Wired日本版Vol.3に掲載された正田秀明氏のインタビューは、日本のスパコン開発の悲惨な現状についての興味深い考察だ。正田氏は日本SGIの社員として我が国のスパコン開発の第一線に携わってきた、スパコン開発の生き字引とも言える人だ。

その正田氏による「一目でわかる、スパコンシェアの変遷 」は、日本のスパコン開発力の推移(すなわち凋落)を一目でわからせてくれる素晴らしいインフォグラフィクスになっている。縦軸は1位〜100位、横軸は1993年から2011年までを表す。日本製スパコンを示す赤色とオレンジ色は、年代が進むにつれ明らかに減っている。つまり、世界100位に入る日本製スパコンはどんどん減っているのが実情なのだ。

その凋落の「主犯」を、正田氏は、国とメーカーの長年にわたるなれ合い関係にあると論じている。大学研究者が学会だけに眼を向け、実用的なアプリケーションの開発を怠たってきた姿勢も批判する。
これらについて僕には論じる知識も経験もないが、他の、やはり凋落する分野から類推するに、納得できる話である。
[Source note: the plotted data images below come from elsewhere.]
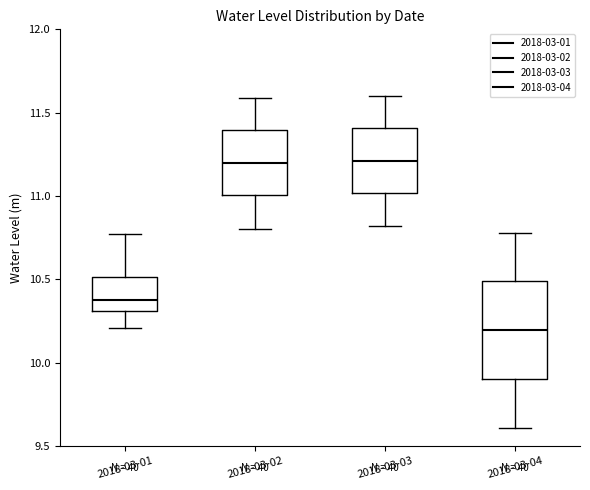

Where does the median line of the box for 2018-03-03 sit on the y-axis? The values are not printed on the chart, so give them approximately, as read against the axis.

11.20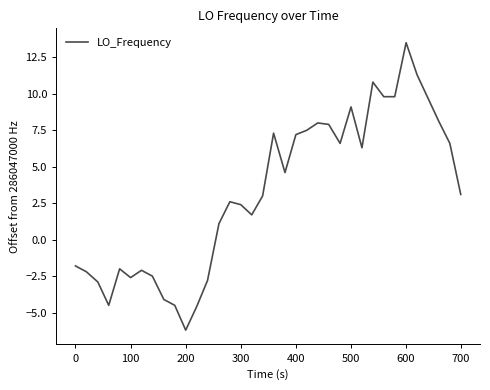

What is the maximum value shown in the chart?

13.5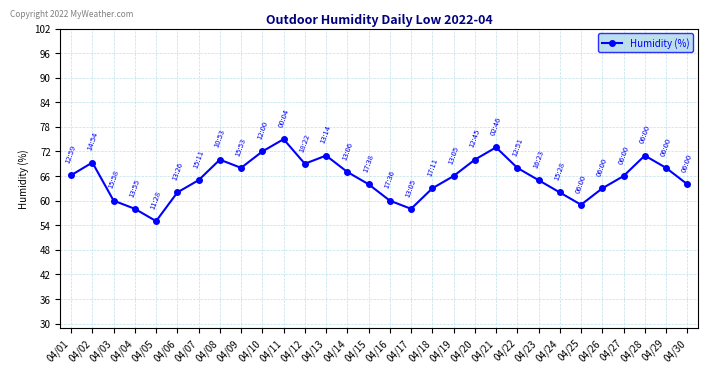

What is the change in value from 04/04 to 04/18?

+5.0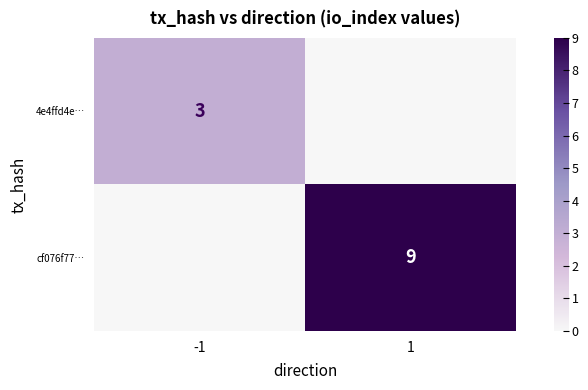

The value of cf076f77… at 1 is 15. True or false?

False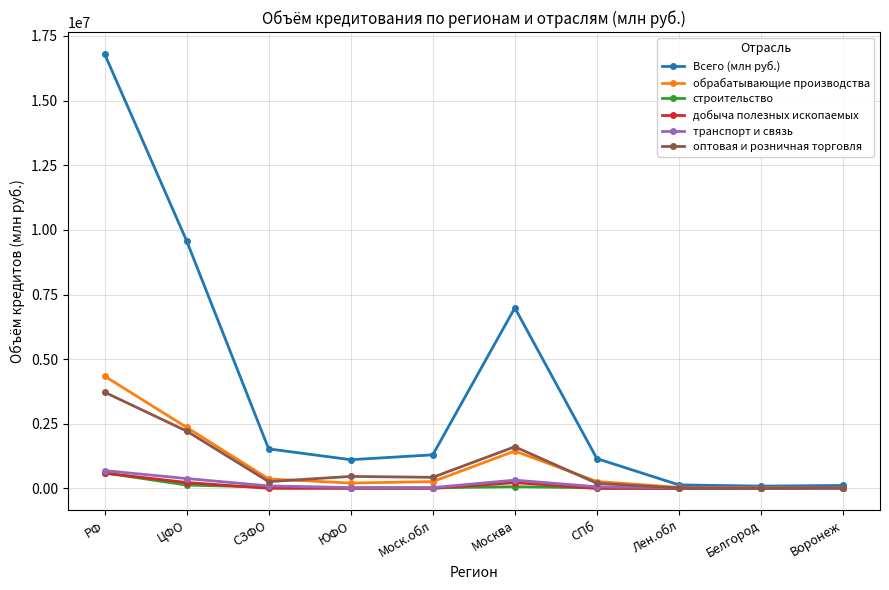

Which label corresponds to the largest value in the chart?

РФ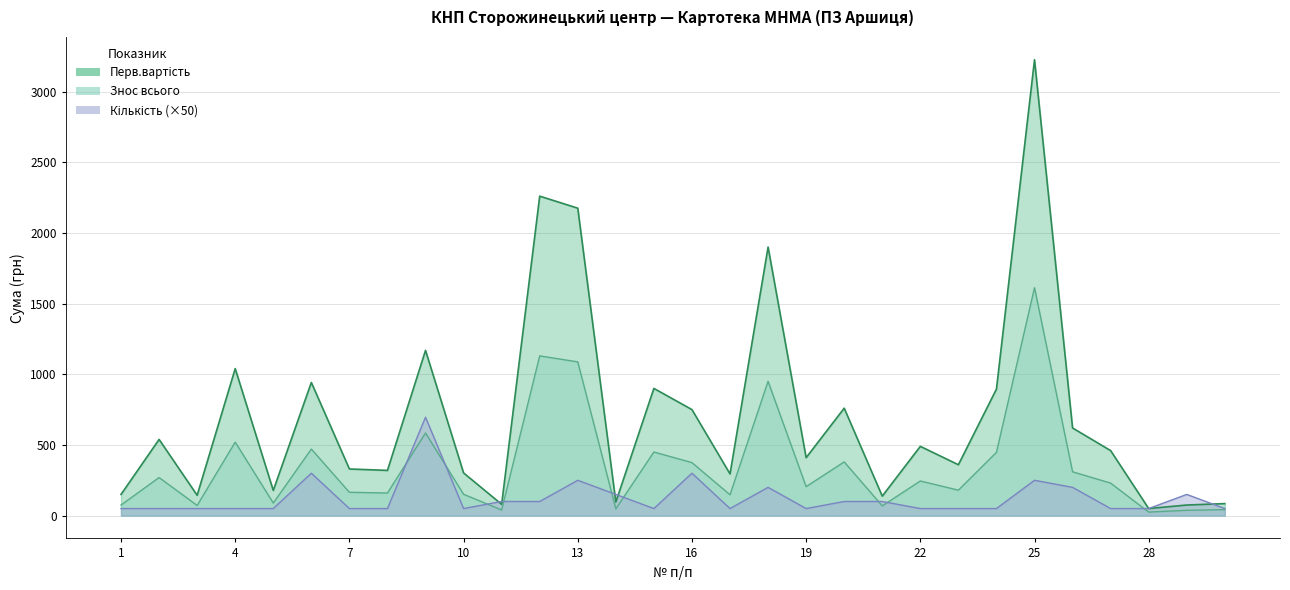

Is it true that Знос всього equals 272.2 at 8?

False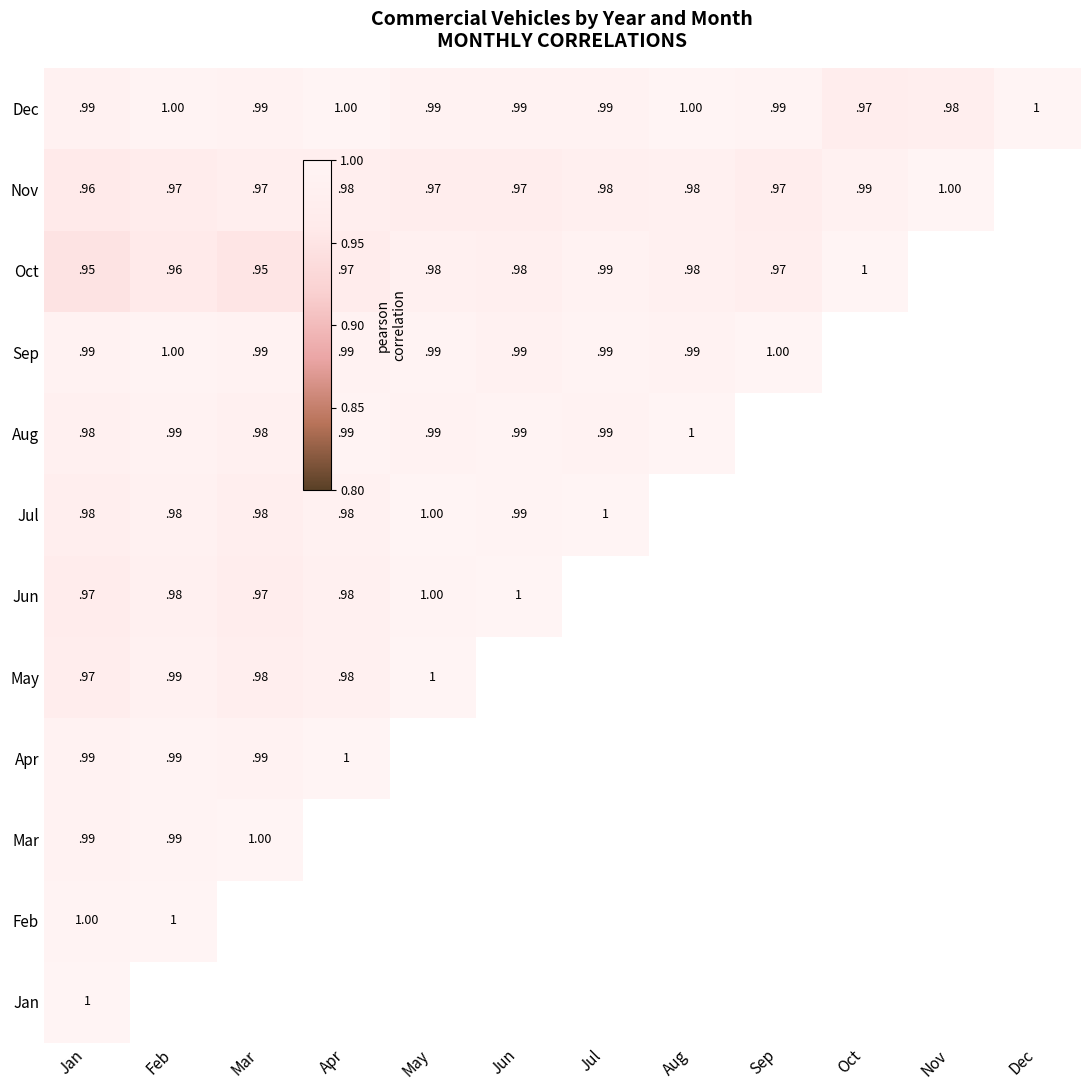

Is the value of Dec at Apr greater than the value of Jan at Dec?

No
正田氏は、ソフトな外見や語り口の一方で、眼鏡の奥の眼はいつも厳しく光っている。そんな人だ。メーカーの社員でありながら、研究者でも官僚でもおかまいなく、歯に衣着せぬ意見を述べる。閉塞感が漂う今、真に国民のためになる建設的な批判ができる人は貴重な存在だ。この記事を読んで、それぞれの分野で何かを少しでも変えようと思う人が一人でも多く現れることを望みたいし、僕もその一人でありたいと思う。